When a communist uprising began in Thuringia, at Lüttwitz’s wish Schuer, alongside his commander, led units of the Studentenkorps against them. Lüttwitz expected a lot from the difference in the condition of the two leaders’ musculature. Sometimes he’d grasp Schuer firmly by the shoulder, pat and squeeze him, or press his hard arms to feel what he saw. The homeland faces the greatest danger, godless civil war, brother against brother, as he put it in a famous public address. Armed bandits plunder, pillage and fornicate, murder, rob, ransack, and set things afire in ancient German cities.
Of which not one word was true.
In hours of need, everyone should suspend all personal concerns and devote everything to the cause of the nation.

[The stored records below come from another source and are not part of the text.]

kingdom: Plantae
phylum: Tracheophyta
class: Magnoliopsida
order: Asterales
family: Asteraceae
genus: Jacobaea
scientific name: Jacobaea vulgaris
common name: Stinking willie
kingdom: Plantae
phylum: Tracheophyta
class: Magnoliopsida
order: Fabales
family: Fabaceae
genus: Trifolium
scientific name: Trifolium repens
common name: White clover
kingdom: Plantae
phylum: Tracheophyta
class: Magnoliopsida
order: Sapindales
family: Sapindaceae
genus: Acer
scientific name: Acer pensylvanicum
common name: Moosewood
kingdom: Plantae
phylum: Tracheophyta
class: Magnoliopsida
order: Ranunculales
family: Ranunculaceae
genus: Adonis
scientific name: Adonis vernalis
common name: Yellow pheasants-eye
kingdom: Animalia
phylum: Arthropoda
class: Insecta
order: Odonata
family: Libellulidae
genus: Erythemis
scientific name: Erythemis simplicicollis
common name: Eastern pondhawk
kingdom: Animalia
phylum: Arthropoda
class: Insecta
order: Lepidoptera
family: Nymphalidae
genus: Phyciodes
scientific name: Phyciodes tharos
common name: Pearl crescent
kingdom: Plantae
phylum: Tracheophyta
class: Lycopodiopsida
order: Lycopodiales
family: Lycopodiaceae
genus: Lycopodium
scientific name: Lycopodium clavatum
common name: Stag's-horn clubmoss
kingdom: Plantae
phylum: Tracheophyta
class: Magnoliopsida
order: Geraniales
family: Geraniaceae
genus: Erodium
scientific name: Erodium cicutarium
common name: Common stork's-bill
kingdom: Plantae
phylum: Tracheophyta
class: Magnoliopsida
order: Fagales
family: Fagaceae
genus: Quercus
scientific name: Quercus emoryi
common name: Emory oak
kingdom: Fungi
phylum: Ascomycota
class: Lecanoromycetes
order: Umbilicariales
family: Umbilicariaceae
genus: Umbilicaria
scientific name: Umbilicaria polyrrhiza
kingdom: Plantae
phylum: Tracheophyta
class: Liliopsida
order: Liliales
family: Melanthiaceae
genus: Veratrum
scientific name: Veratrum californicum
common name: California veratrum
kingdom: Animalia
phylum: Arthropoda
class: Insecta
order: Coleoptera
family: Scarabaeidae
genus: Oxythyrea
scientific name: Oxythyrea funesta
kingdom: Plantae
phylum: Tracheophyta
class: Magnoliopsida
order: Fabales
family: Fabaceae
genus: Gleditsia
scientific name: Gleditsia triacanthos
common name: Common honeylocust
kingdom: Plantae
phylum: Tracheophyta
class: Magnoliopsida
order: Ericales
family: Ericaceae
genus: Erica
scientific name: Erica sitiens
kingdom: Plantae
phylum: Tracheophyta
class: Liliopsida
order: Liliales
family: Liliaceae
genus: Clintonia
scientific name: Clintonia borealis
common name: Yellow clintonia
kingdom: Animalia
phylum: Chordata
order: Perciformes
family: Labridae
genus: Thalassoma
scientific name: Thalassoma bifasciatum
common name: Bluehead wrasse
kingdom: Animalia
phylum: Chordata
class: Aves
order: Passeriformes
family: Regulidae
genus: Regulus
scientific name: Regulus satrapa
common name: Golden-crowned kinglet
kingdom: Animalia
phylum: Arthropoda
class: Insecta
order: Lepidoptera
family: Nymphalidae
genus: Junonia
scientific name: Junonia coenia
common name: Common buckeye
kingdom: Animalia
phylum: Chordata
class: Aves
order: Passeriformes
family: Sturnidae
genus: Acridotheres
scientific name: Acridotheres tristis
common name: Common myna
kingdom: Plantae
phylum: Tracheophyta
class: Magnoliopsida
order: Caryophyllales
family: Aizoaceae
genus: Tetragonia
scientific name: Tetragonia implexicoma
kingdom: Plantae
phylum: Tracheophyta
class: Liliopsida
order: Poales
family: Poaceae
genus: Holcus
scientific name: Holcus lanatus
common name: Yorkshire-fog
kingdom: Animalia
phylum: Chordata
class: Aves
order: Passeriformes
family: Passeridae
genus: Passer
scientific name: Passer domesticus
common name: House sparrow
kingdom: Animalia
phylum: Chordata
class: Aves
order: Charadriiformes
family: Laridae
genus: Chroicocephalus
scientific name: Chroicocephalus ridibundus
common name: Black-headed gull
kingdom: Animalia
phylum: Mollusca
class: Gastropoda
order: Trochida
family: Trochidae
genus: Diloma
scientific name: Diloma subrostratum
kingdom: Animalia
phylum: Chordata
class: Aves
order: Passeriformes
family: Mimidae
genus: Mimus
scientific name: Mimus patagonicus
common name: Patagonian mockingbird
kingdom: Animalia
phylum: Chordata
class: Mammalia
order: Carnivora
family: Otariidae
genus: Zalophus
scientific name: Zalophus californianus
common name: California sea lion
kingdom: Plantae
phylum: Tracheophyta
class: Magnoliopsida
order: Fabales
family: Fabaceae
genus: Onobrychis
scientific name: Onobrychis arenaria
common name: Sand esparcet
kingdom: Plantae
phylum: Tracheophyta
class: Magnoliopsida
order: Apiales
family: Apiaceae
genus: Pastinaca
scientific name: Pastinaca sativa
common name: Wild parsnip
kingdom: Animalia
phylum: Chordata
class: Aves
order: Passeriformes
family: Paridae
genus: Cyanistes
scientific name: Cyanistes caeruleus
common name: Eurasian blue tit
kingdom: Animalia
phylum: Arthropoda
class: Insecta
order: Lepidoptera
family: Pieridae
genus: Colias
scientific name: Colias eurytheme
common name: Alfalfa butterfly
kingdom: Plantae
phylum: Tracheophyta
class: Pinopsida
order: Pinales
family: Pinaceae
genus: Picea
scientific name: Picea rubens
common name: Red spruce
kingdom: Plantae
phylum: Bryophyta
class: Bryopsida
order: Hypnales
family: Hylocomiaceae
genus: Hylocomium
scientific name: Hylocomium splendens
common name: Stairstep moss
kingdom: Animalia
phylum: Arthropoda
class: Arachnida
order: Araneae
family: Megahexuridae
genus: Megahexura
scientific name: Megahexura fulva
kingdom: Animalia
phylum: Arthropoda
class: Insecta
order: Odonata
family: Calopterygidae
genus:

Schuer did not have to suspend his personal concerns; on the contrary, in his heart he was happy about his new assignment, which he was to carry out alongside Frigate Captain Baron von Selchow, only a few years older than he. It offered him a good pretext, his intellectual doubts and devastating loneliness notwithstanding, to enter military service again and, on an apparently not too dangerous excursion, to reimmerse himself in a familiar milieu of simpler, rougher things.
Though cleansing operations and methodical house searches were not exactly to his liking, after the suppression of the rebellion and the temperate carrying out of the inevitable retaliations, he received the Large Cross, decorated with a saber, of the Order of the Lions of Zähring, Germany’s highest decoration for a soldier.
He could thank Lüttwitz’s silent intervention for this.
This police venture — it could hardly be called a military operation — which ended by early April with very few losses to his men, brought about a thorough change in Schuer’s life. Once the Spartacist uprising had been put down and republican forces throughout Germany had triumphed over the mostly monarchist advocates of a coup d’état, the Weimar authorities charged Lüttwitz with a long list of terrible crimes. To avoid arrest, he and his family escaped to Budapest, where the godless reds were routed by August and there was no fear of republican rule.